For German mining, steel and coal workers, co-determination even at the board level has been around since 1951. Worker’s associations credit much of Germany’s economic success with the fact that employees have a say in the executive decisions companies make, arguing that worker representation improves decision making quality.
“Co-determination at the company level … is of the utmost importance for the future of our country,” said social democrat chancellor hopeful Olaf Scholz at an event commemorating the 70 year anniversary of worker’s co-determination in Germany in June 2021.
He added that there was still a lot to do in Germany in that regard, pointing out that the number of employees needed for co-determination to become mandatory must be lowered.
Scholz’s SPD continues to top the polls ahead of Germany’s federal elections on September 26.
His party traditionally understands itself as a worker’s party, meaning that a shift on worker representation issues in German and therefore EU politics may take place.
“Companies’ success is earned by their employees,” says the SPD’s election programme. “That’s why we’re improving their co-determination, ” it continues.
The party aims to implement wide-sweeping reforms to bolster workers’ voices in companies, including equal representation at the board level for all companies of a certain (unspecified, but lower than the status quo) size.
The SPD programme makes further mention of strengthening the European works council as well, as the directive governing them is expected to receive a revision proposal by the European Commission in the coming months.
The conservative CDU has also embraced the issue.
“Without co-determination, it would not have been possible to shape the entire structural change in this socially acceptable way,” said conservative chancellor hopeful Armin Laschet at the event, noting that companies which had workers co-decide tend to be more stable and successful.
The conservatives kept their programme vague on specific steps as to how they would further worker’s co-determination in government, according to an analysis by Kay Meiners and Andreas Molitor at the Hans-Böckler institute.
In Germany’s so-called social market economy and its social partnerships, to be economically right and yet speak up on behalf of workers has always been more socially acceptable than elsewhere.
This is best evidenced by its long history of workers’ board-level representation in spite of decades of conservative government.
The deciding factors
Much of Germany’s ultimate political stance on issues will depend on the coalition that is formed after the elections, which is likely to include the Greens, FDP or Die Linke.
“Regardless of whether it’s a foundation or a Societas Europaea – co-determination must be guaranteed everywhere,” said Beate Müller-Gemmeke, speaking on behalf of the Greens.

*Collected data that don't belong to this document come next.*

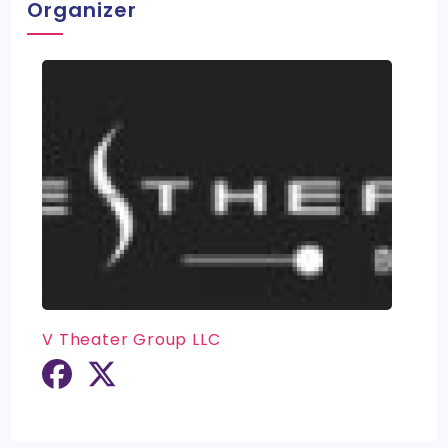
Organizer
V Theater Group LLC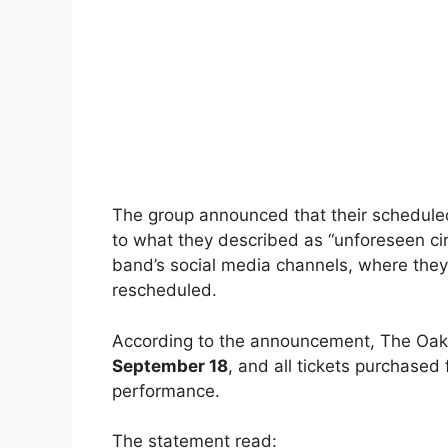
The group announced that their schedule
to what they described as “unforeseen c
band’s social media channels, where they
rescheduled.
According to the announcement, The Oak 
September 18
, and all tickets purchased 
performance.
The statement read: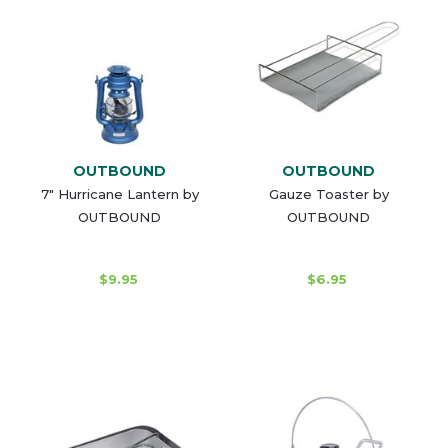
OUTBOUND
OUTBOUND
7" Hurricane Lantern by
Gauze Toaster by
OUTBOUND
OUTBOUND
$9.95
$6.95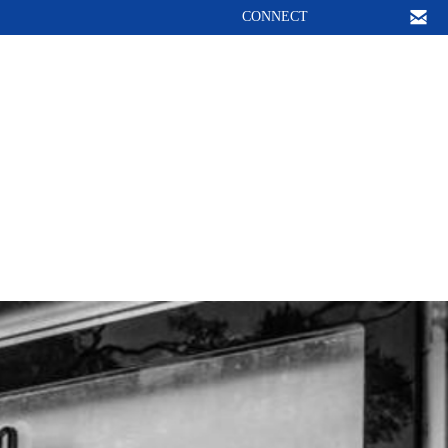
CONNECT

The Greens want to close legal loopholes that allow companies to circumvent workers’ co-determination by splitting up the firm without formal control arrangements.
The business-friendly liberal FDP, on the other hand, makes no mention of workers’ co-determination in their party programme, Meiners and Molitor found in their analysis.
The leftist Die Linke, meanwhile, aims to close loopholes that corporations utilise to circumvent co-determination rules, they want to criminalise the maltreatment of works councils by executives and for board level workers’ representation to kick in at a company size of 500 employees.